Sorry for the late and short reply. You have already said most of what I wanted to say by now :)
I think we should definitely go for it.

I am still wondering if we should still keep the "old" ESME too?
Or will it be an either or situation?

And regarding this:
" I could conceivably refocus on G2 (but I do want to know more details) and let the UI masters work their magic." -- at the moment we don't have any UI masters on the team, which is turning into a *serious* problem.
Anyone know a UI developer with free time on his hands?

/Anne


On 5. aug.. 2009, at 17.27, David Pollak wrote:

On Wed, Aug 5, 2009 at 7:57 AM, Vassil Dichev <[email protected]> wrote:

Darren,
I fully agree with you. I have no plans to make ESME harder to use. At
its
core, it's a micro-messaging system. On the other hand, I do want to
make
it easier for people who are not Scala developers with access to the ESME source code to build applications on top of ESME. I view this class of
user
as similar to "Excel power users."  But Excel power users often
distribute
spreadsheets to their co-workers that allow the non-power-users to get
something new done.

If it's too complicated, there could be a plugin/version "extra
actions" the way there are separate formula packages for Excel.

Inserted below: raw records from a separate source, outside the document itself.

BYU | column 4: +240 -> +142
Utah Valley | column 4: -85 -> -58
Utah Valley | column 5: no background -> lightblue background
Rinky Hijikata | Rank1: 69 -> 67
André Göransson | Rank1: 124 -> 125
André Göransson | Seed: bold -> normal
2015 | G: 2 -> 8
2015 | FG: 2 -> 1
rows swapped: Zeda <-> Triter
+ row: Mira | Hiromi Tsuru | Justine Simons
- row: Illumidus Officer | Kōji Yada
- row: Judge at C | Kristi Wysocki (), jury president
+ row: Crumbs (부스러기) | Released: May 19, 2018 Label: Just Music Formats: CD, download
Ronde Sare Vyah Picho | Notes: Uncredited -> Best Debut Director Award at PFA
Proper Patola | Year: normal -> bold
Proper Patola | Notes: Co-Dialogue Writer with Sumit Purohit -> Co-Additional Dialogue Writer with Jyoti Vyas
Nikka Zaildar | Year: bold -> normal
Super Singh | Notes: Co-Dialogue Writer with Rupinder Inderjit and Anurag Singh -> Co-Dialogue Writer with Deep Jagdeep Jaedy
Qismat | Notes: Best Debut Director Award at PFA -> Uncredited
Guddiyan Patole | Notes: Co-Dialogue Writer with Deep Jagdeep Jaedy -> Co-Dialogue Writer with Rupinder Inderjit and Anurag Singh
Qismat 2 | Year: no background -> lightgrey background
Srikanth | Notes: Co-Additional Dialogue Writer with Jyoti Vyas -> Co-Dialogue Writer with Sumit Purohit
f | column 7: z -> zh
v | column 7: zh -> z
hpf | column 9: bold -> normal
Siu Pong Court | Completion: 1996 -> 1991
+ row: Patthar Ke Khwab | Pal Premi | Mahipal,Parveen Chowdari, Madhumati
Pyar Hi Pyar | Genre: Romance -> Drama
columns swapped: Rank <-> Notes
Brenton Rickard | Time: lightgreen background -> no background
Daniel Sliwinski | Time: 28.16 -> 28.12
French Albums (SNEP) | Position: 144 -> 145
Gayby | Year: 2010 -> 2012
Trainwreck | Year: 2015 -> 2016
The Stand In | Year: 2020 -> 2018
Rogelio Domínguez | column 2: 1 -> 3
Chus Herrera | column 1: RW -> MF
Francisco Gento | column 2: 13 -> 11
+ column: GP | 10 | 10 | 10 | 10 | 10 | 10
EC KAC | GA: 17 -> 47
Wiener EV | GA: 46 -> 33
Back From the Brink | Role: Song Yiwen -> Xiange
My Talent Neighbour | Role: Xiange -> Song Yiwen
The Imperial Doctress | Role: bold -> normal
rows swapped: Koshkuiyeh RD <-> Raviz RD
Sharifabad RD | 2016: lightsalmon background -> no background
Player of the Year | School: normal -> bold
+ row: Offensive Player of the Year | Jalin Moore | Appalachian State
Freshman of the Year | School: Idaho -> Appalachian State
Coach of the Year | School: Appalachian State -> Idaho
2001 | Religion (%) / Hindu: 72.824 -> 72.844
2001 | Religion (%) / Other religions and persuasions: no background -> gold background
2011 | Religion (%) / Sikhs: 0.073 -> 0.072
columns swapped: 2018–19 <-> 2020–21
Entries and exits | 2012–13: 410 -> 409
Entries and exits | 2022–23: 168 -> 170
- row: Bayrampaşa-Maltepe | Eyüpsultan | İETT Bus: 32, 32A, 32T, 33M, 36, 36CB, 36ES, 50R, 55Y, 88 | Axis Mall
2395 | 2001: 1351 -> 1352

Yeah... there has to be layered template libraries available to the power
users.  This is part of the business model that I'm thinking about...
basically... an eco-system (marketplace, app store) for composable elements.




For complex tasks like this, tooling matters. It should be easy to
compose/debug.


Yes. I've been thinking about "play this range of updates" or "single-step
this range of updates" so you can see what would happen if you applied
certain transformations/accumulations.


ESME has some similarities to Yahoo!Pipes- both reroute
and transform pieces of text, but in a different context. However,
Yahoo!Pipes makes it easy to assemble components graphically like Lego pieces, thereby ensuring that inappropriate pieces don't fit together.


Yep.  Yahoo! Pipes is a great visual builder... but it also feels very
"push" rather than "reach into the ether and find what I'm looking for."